Wednesday, August 19, 1998

As above, so below

Posted By on Wed, Aug 19, 1998 at 12:00 AM

The ex-bassist of Magazine and Nick Cave's Bad Seeds, Barry Adamson has slowly mutated over the years into a master of musical suspense. With several instrumental albums of near-Hitchcockian proportions under his belt, this latest interpretation of film-noir intrigue adds another interesting color to Adamson's sonic palette -- his voice. In a cool, low moan slightly akin to Mr. Cave's lighter moments, Adamson explores a variety of motifs that extend his diabolically kitschy persona. Like an underground Hammer movie directed by David Lynch, this disc is a cool invocation of Adamson's eternal battle between the good and evil within himself (and us all).

Speaking of Lynch, the infamous filmmaker employed Adamson to score the original music for Lost Highway, a fact that only strengthens the case being made here. Adamson employs faux-spy movie orchestrations, a dark lounge glamorismo, and particularly selective sampling. Produced by Adamson and occasionally assisted by mega-mixmaster Flood, As Above, So Below includes references to the electronic punk sounds of the '70s band Suicide as well as the songwriting of Doc Pomus.

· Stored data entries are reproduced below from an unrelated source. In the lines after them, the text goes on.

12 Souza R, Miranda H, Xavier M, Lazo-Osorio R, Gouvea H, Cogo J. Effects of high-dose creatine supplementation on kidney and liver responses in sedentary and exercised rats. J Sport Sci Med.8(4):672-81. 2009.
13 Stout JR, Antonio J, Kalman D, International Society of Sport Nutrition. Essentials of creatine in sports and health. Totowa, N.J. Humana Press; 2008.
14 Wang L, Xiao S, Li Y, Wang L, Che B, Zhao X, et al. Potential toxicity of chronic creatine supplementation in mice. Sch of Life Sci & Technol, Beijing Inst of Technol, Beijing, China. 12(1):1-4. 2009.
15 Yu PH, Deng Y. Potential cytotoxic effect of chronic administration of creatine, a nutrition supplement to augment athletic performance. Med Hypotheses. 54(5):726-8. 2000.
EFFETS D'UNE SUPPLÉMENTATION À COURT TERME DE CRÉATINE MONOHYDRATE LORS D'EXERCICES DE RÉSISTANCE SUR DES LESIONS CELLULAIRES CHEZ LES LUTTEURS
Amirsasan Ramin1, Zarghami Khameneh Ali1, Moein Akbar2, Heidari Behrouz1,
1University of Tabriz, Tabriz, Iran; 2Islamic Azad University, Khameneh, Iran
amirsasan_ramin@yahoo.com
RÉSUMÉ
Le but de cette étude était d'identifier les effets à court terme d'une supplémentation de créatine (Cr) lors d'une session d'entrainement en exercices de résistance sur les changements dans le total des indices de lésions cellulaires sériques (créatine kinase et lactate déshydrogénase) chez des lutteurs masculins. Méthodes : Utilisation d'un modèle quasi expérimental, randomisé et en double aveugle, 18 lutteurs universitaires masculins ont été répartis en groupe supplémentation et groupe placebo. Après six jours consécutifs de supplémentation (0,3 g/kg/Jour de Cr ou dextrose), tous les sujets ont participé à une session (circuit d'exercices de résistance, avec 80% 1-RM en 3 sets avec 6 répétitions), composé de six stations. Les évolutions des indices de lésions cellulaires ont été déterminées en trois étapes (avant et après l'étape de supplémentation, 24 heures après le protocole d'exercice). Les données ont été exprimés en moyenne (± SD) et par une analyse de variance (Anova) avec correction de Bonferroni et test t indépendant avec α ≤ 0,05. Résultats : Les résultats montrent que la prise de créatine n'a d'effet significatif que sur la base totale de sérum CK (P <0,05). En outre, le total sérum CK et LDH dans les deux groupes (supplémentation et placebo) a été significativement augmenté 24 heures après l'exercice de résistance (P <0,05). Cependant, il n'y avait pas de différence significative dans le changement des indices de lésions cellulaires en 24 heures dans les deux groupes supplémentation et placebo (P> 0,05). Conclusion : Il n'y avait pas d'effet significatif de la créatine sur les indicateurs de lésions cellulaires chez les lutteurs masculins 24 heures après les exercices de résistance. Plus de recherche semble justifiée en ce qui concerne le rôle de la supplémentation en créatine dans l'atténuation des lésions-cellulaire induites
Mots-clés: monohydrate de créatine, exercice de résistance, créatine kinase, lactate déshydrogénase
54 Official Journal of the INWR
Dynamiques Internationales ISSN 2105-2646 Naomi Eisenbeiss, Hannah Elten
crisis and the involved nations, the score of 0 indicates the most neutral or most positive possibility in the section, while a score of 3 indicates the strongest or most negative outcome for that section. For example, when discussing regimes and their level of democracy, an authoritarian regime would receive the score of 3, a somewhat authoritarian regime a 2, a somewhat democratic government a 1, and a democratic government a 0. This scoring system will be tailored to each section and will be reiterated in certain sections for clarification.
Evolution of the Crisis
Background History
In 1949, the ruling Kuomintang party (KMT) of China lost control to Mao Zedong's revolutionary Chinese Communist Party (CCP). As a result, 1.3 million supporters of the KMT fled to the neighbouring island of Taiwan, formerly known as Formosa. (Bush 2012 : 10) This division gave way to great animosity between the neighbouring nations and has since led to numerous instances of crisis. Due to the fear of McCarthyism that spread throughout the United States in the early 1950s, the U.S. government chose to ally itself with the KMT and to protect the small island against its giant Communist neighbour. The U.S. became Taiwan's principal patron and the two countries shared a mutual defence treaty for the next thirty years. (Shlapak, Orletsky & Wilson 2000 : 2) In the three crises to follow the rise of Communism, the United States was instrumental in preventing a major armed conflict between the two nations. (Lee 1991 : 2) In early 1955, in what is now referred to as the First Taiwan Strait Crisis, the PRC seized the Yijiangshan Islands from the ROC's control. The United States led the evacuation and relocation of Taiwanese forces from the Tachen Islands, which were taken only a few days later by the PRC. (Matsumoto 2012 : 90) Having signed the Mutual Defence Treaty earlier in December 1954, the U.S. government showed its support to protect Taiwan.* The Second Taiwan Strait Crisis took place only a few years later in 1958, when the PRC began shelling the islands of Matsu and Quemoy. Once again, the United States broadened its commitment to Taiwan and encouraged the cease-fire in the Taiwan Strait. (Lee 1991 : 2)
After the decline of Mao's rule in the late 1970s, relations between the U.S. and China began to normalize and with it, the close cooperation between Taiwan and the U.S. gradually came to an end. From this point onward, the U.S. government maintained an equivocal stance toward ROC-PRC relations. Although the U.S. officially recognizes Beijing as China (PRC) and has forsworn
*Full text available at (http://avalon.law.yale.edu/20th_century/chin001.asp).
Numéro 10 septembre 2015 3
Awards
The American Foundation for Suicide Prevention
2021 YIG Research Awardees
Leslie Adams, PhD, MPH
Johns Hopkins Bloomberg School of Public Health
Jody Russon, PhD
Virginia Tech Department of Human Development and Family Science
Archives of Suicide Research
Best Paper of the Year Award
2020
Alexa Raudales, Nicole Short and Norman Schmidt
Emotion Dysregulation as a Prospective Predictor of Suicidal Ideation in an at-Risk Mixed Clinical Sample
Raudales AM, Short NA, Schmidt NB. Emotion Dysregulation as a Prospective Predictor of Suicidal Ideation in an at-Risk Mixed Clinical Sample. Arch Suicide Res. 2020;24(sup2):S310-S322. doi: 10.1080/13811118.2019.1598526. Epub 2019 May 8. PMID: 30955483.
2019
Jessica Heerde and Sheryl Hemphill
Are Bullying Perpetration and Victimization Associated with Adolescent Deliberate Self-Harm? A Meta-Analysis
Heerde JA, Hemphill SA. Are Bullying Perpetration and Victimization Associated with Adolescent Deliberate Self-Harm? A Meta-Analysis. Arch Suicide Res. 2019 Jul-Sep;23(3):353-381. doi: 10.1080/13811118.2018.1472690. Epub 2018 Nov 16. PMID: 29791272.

On songs like "The Monkey Speaks His Mind" and "Jazz Devil" Adamson displays a penchant for surrealistic wordplay and relentless self-reference. With superb musicianship, splendid sound production and damn clever imagery, Adamson stays in character throughout and provides a unified, cohesive soundtrack to a movie that has yet to be made. I guess the only thing left to say about As Above,So Below is that I give an enthusiastic two thumbs up.